> _Records shown_
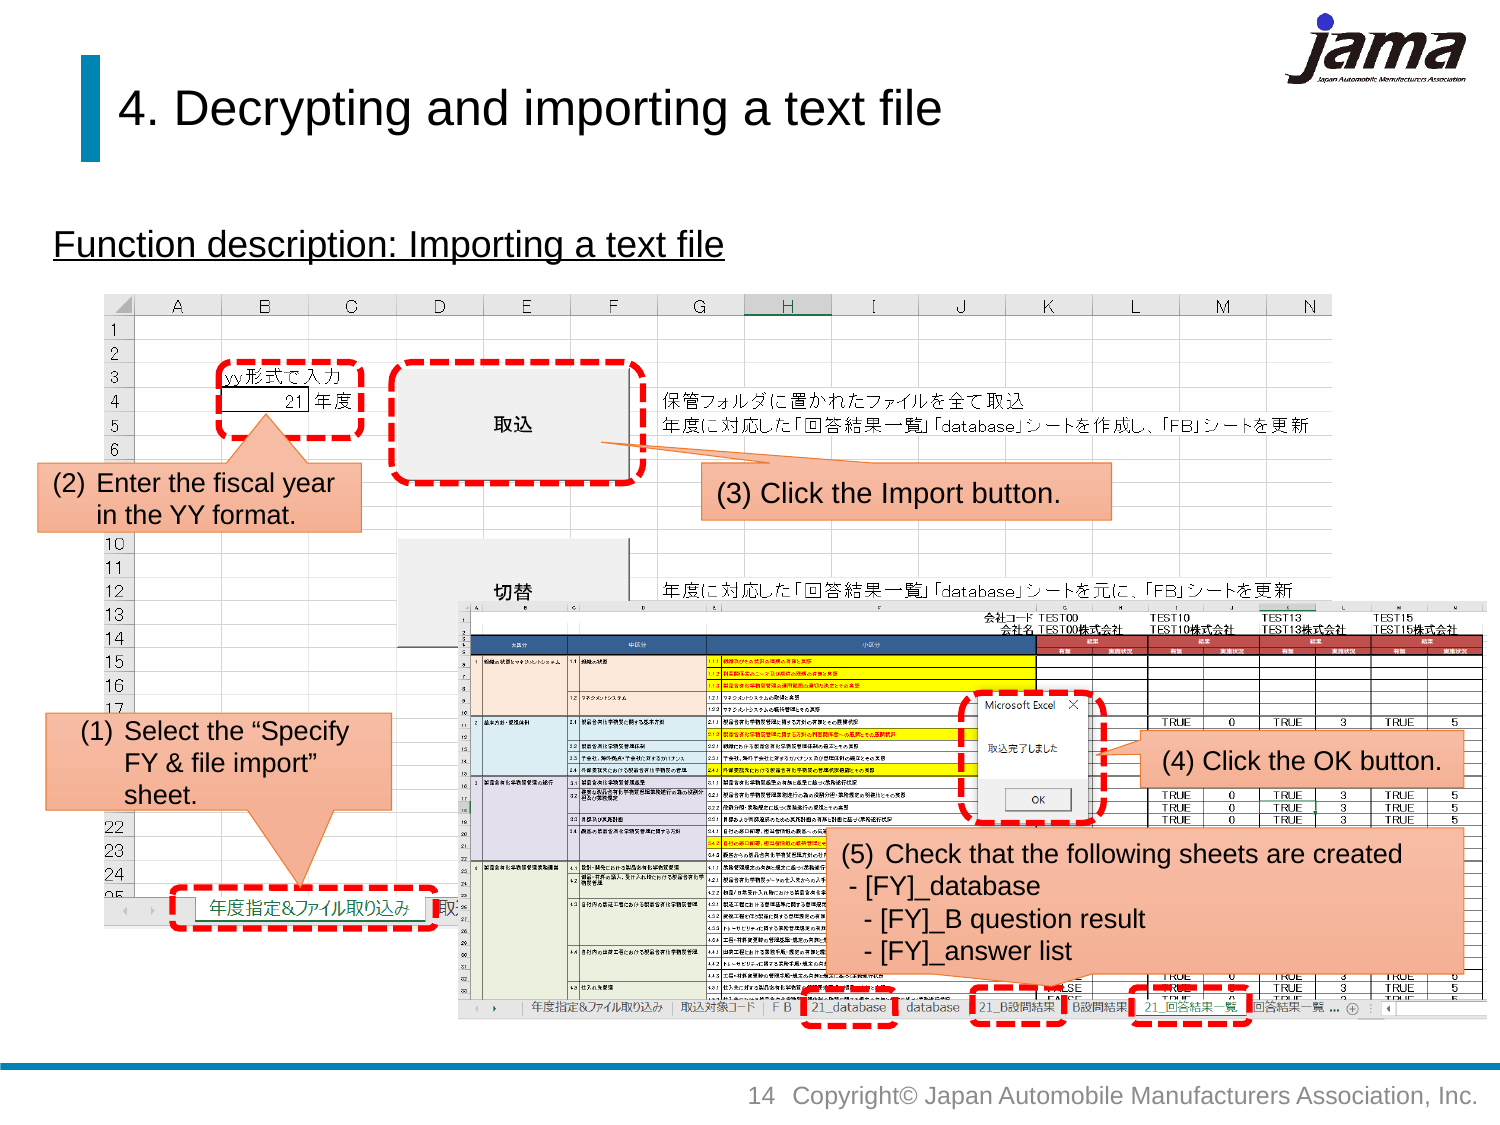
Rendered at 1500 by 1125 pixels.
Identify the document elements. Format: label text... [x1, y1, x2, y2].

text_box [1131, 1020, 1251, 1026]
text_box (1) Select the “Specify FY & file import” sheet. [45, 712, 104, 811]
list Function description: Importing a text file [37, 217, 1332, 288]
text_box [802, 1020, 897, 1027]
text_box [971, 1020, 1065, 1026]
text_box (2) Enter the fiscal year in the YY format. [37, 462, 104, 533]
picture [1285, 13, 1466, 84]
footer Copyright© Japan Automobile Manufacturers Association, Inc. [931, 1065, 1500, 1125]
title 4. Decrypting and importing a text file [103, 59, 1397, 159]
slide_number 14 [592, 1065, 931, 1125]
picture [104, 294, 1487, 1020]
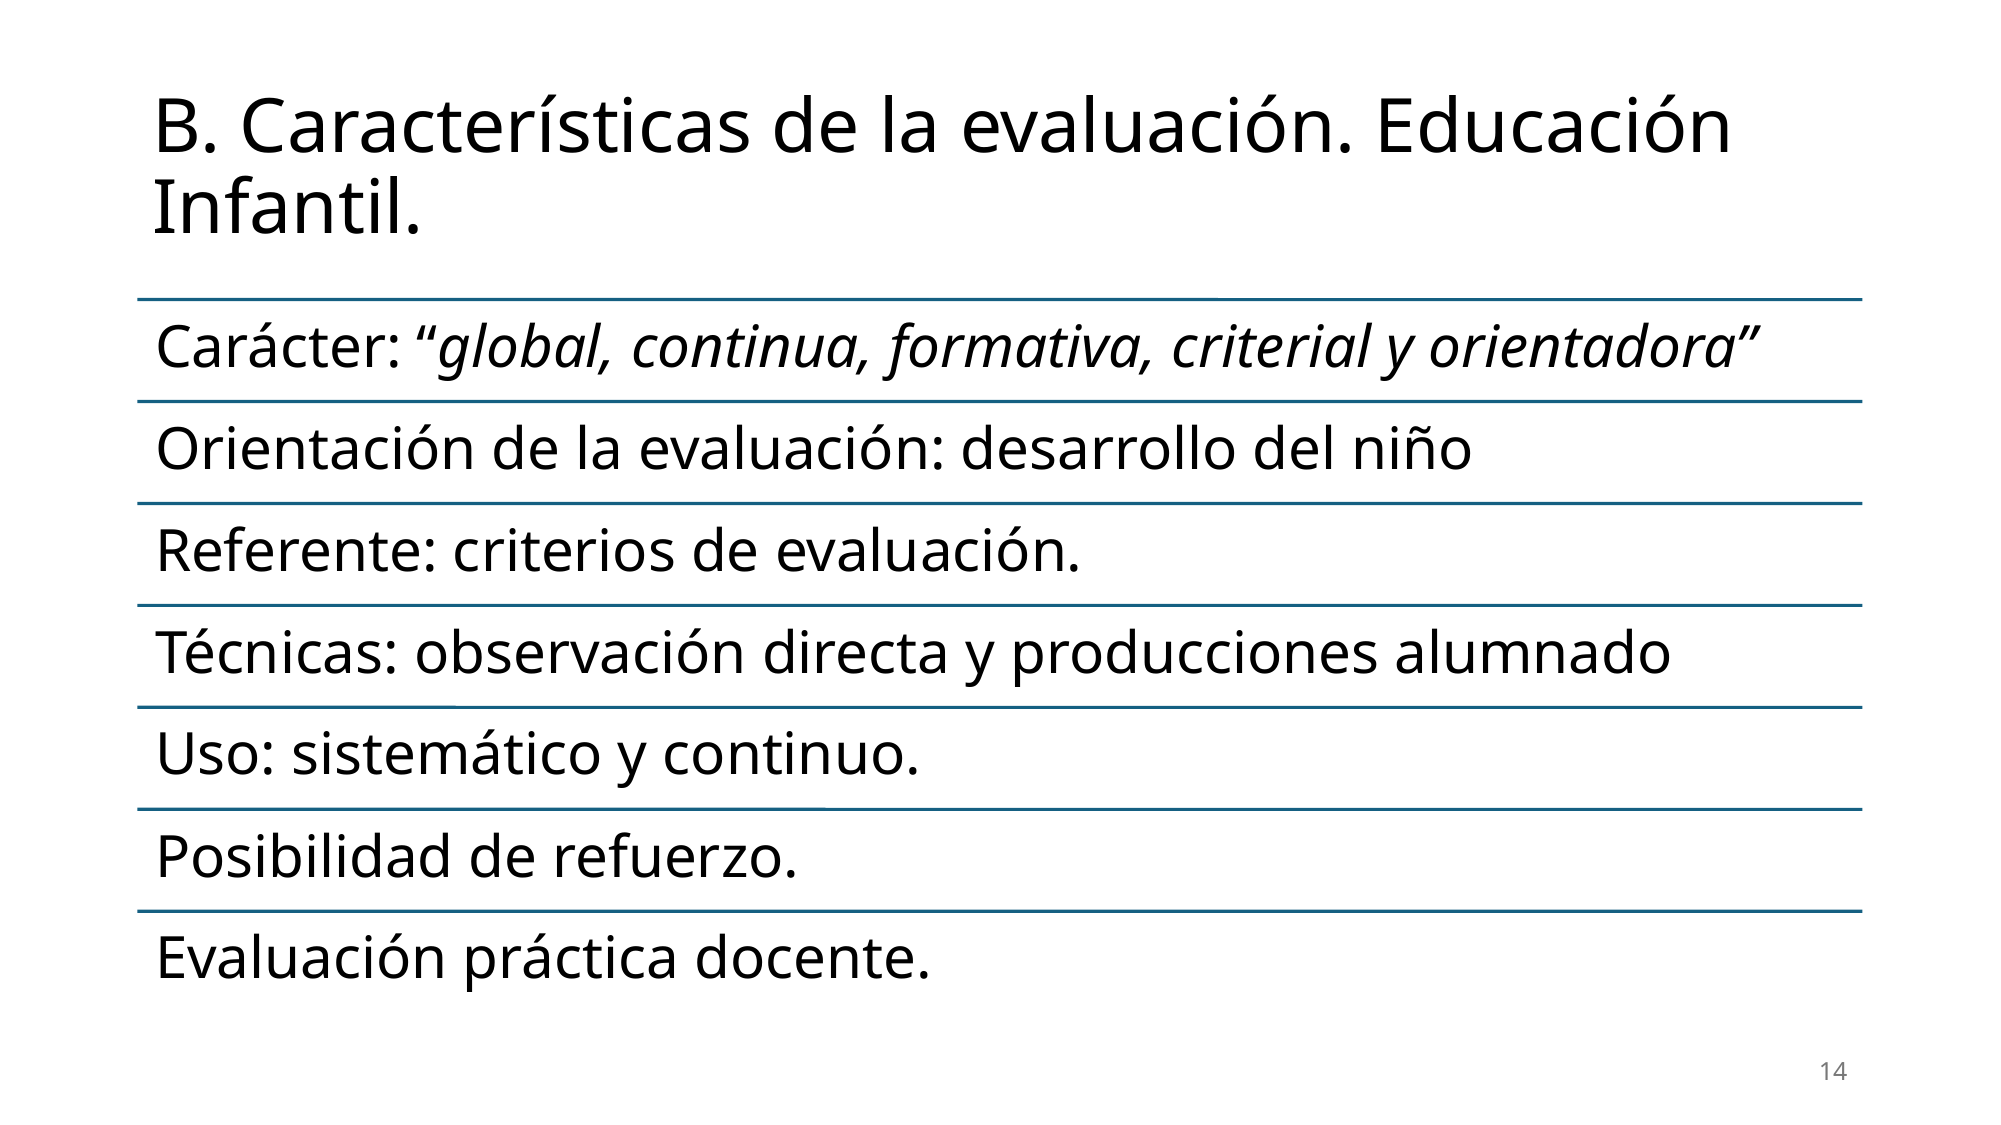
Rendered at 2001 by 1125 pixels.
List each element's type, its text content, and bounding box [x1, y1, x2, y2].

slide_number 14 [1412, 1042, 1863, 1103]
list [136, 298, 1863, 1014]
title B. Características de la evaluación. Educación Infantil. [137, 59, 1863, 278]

* * *

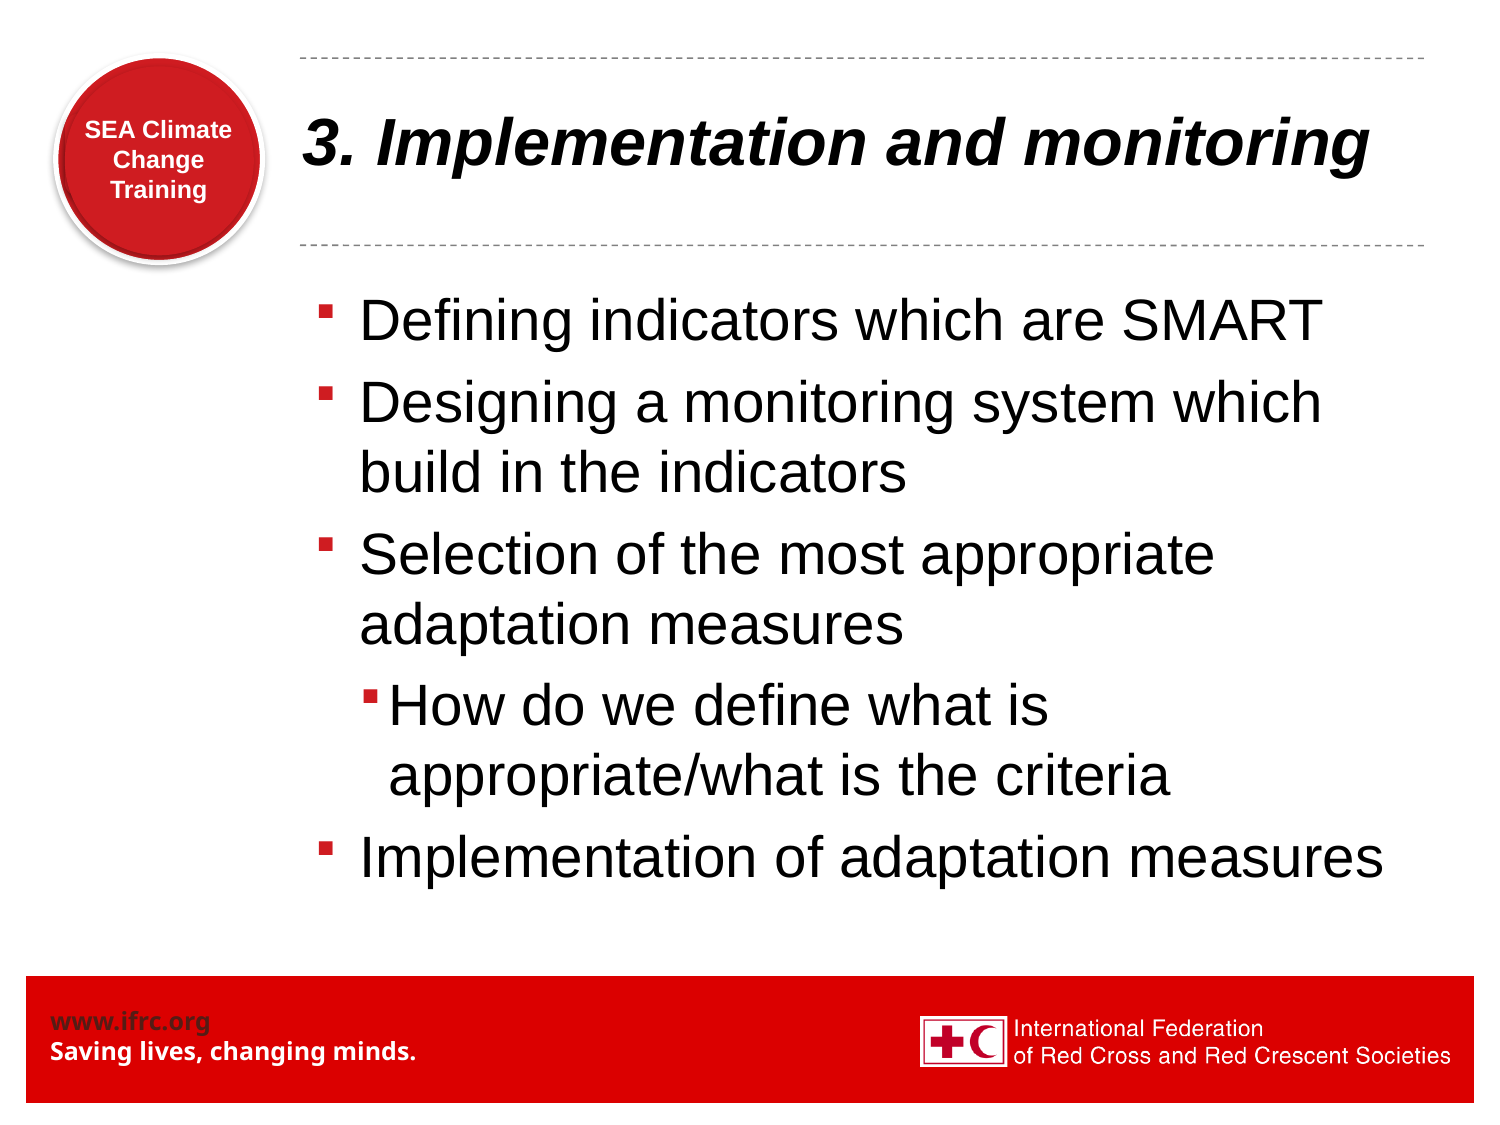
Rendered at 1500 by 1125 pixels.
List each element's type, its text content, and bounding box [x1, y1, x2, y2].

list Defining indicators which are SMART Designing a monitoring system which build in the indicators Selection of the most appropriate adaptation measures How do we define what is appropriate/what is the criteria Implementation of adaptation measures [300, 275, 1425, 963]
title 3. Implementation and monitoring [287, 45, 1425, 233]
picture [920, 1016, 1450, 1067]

> _Task objective_
Copy out the listing above from the line containing "Identify the document" to the line containing "Rendered at 2001 by 1125 pixels.", both included, exactly as written and minus the images.

> _The completed task_
Identify the document elements. Format: label text... [x1, y1, x2, y2].

text_box [1131, 1020, 1251, 1026]
text_box (1) Select the “Specify FY & file import” sheet. [45, 712, 104, 811]
list Function description: Importing a text file [37, 217, 1332, 288]
text_box [802, 1020, 897, 1027]
text_box [971, 1020, 1065, 1026]
text_box (2) Enter the fiscal year in the YY format. [37, 462, 104, 533]
picture [1285, 13, 1466, 84]
footer Copyright© Japan Automobile Manufacturers Association, Inc. [931, 1065, 1500, 1125]
title 4. Decrypting and importing a text file [103, 59, 1397, 159]
slide_number 14 [592, 1065, 931, 1125]
picture [104, 294, 1487, 1020]
Rendered at 2001 by 1125 pixels.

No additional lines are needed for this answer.